For Immediate Release:
December 18, 2020
Brooke Rossi 202-483-7382
Norfolk, Va. – For the holiday shopping season, PETA has compiled a guide that shows, by the numbers, why no one should purchase snakes or other reptiles as “pets” or gifts.
Here are some facts to consider:
- At least 75% of the more than 4 million reptiles—including 1,150,000 snakes—kept in human homes in the U.S. die within one year because it’s simply too difficult for consumers to meet these animals’ complex needs.
- Reptiles require time-consuming and costly care, including an appropriate species-specific diet (which may require live food sources to be kept on hand), carefully regulated temperature and humidity levels (which can drive up electric bills), specialized lighting, and enclosures that are expensive but can’t adequately replicate the animals’ natural habitat.
- In nature, pythons can reach lengths of up to 29 feet, and it’s been documented that wild pythons can travel as far as 22 miles in 75 days. But many snakes sold as “pets” are confined to cramped tanks, some only half the length of their bodies.
- In nature, red-eared slider turtles can wander up to 5.5 miles from water to find suitable habitat, search for a mate, or lay eggs. In captivity, they’re often kept in small aquariums.
- Reptiles are a very long-term commitment: Snakes can live for decades, iguanas can live for more than 20 years and grow to be more than 6 feet long, and geckos can live for 30 years.

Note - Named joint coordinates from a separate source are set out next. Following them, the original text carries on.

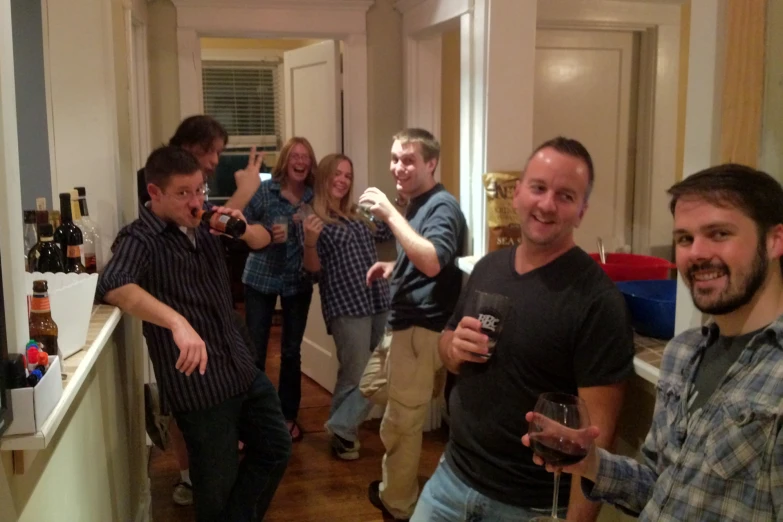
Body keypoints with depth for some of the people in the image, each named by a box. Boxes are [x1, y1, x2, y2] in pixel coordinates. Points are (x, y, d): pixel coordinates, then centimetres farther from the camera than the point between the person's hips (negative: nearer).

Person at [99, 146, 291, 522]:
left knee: (275, 449, 19)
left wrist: (243, 229, -9)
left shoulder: (204, 220, 3)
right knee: (218, 484, 8)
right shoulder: (140, 239, -17)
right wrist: (178, 322, -50)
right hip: (198, 384, -7)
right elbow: (112, 286, -37)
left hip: (243, 369, 7)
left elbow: (263, 241, 14)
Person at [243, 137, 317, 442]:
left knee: (292, 352, 12)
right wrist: (269, 232, -23)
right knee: (254, 352, 0)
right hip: (261, 279, -2)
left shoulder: (314, 197, 0)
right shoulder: (264, 191, -8)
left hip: (298, 282, 3)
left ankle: (288, 417, 27)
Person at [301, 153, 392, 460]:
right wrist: (309, 242, -27)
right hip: (346, 307, -7)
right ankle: (341, 430, 18)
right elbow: (313, 268, -9)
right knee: (357, 376, -3)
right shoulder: (313, 219, -4)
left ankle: (343, 428, 24)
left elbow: (387, 233, 29)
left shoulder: (357, 216, 13)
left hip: (379, 301, 7)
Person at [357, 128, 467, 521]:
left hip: (422, 328, -10)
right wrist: (392, 268, 10)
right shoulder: (416, 205, 13)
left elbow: (432, 263, -33)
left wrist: (390, 215, -31)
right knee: (371, 388, 24)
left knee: (399, 423, 2)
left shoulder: (442, 206, -16)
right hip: (402, 323, 10)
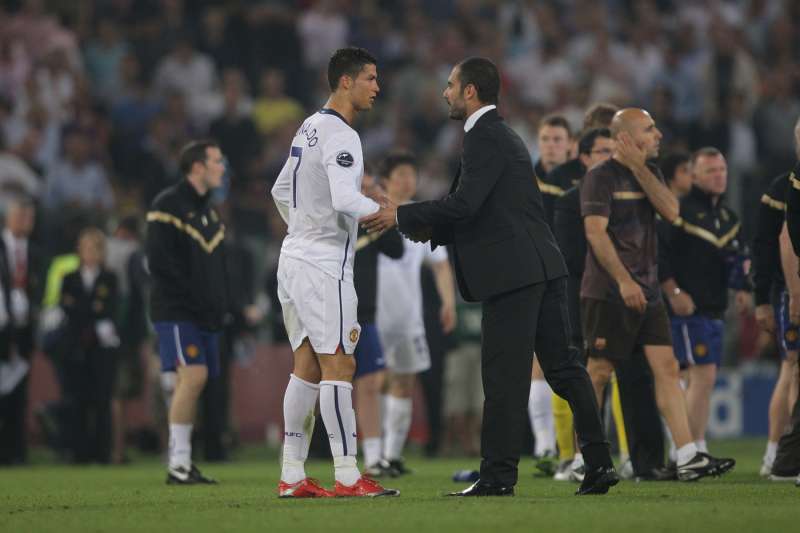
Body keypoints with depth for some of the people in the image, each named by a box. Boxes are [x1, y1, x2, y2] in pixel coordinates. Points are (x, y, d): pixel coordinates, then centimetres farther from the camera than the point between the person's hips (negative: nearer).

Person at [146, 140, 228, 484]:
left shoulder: (208, 211, 19)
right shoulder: (167, 206, -7)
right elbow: (159, 261, -15)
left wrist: (219, 305, 9)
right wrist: (192, 296, -17)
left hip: (205, 314, 8)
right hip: (176, 311, -8)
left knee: (189, 382, 7)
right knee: (193, 375, -18)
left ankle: (183, 464, 9)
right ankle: (178, 464, -16)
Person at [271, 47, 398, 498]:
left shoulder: (309, 128, 15)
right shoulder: (340, 135, -15)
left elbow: (281, 191, 24)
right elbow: (346, 200, -26)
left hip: (295, 257, 10)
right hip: (324, 265, -10)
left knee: (307, 366, 9)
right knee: (338, 366, -10)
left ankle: (293, 475, 8)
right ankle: (347, 475, -12)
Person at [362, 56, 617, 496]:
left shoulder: (486, 138, -10)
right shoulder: (501, 135, 21)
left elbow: (465, 204, -19)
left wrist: (402, 216, -11)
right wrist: (430, 229, 13)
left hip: (512, 274, -10)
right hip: (541, 268, 10)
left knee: (503, 377, -6)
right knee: (563, 367, 8)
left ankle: (498, 475, -4)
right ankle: (598, 464, 7)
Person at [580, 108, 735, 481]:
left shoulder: (649, 173, 16)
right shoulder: (600, 177, -7)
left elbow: (671, 211, -1)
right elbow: (596, 231, -17)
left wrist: (639, 168, -8)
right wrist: (624, 281, -22)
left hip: (647, 292, 7)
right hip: (607, 293, -7)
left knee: (666, 368, -1)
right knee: (599, 373, -3)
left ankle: (688, 458, -6)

- In one survey, veterinarians estimated that the needs of 47% of exotic “pets,” including reptiles, brought into their practices were not met and 89% said that these animals most often lack a suitable environment.
- Experts believe that more than 70% of exotic animals in the “pet” trade die before they even reach stores. A PETA investigation into one major reptile dealer revealed small drawers containing maggot-infested, starving, and dying snakes and snakes’ rotting carcasses.
“Studies show that the stress of captivity alone compromises the welfare of these animals. There’s simply no humane way to keep reptiles confined to a glass tank,” says PETA Senior Vice President Daphna Nachminovitch. “Reptiles are wild animals, not ‘starter pets,’ and PETA is urging everyone to keep them off their wish lists.”